Data supplied Start Marker
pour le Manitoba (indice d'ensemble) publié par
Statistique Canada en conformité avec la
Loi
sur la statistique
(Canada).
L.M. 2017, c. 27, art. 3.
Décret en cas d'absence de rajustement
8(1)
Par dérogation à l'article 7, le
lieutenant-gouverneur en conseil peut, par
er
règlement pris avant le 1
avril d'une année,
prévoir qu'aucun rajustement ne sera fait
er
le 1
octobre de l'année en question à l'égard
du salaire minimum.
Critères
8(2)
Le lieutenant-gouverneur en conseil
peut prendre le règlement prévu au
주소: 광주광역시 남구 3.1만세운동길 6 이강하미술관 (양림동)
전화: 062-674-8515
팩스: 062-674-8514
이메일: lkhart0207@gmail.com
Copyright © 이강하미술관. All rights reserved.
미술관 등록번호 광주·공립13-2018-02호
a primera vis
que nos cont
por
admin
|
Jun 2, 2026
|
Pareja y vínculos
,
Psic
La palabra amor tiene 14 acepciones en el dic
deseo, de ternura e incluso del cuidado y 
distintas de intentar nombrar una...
Data supplied End Marker
Data supplied Start Marker
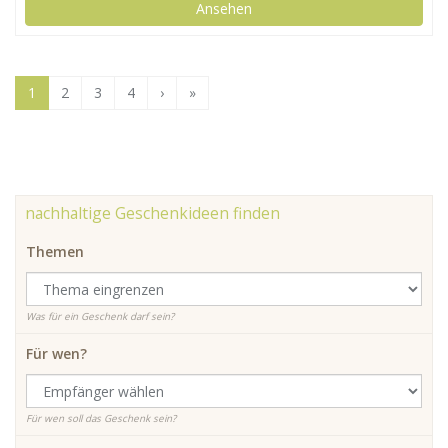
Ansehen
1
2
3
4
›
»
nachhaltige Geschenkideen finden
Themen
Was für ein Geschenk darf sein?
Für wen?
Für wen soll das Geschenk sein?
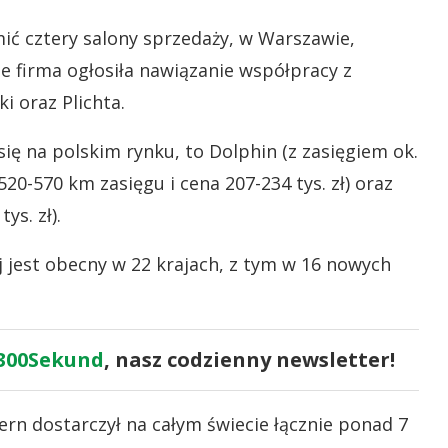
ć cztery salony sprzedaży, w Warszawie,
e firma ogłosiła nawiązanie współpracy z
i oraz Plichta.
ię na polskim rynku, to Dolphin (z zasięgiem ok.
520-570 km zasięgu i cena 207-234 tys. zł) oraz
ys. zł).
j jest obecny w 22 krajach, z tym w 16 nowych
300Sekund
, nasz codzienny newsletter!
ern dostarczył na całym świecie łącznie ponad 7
Data supplied End Marker
**Instructions for the task**
Starting at the line with "ć cztery salony" and ending after the line with "nasz codzienny newsletter!", copy those rows again, renaming "salony" to "punkty" and leaving everything else unchanged.

**Solution to this exercise**
ć cztery punkty sprzedaży, w Warszawie,
e firma ogłosiła nawiązanie współpracy z
i oraz Plichta.
ię na polskim rynku, to Dolphin (z zasięgiem ok.
520-570 km zasięgu i cena 207-234 tys. zł) oraz
ys. zł).
j jest obecny w 22 krajach, z tym w 16 nowych
300Sekund
, nasz codzienny newsletter!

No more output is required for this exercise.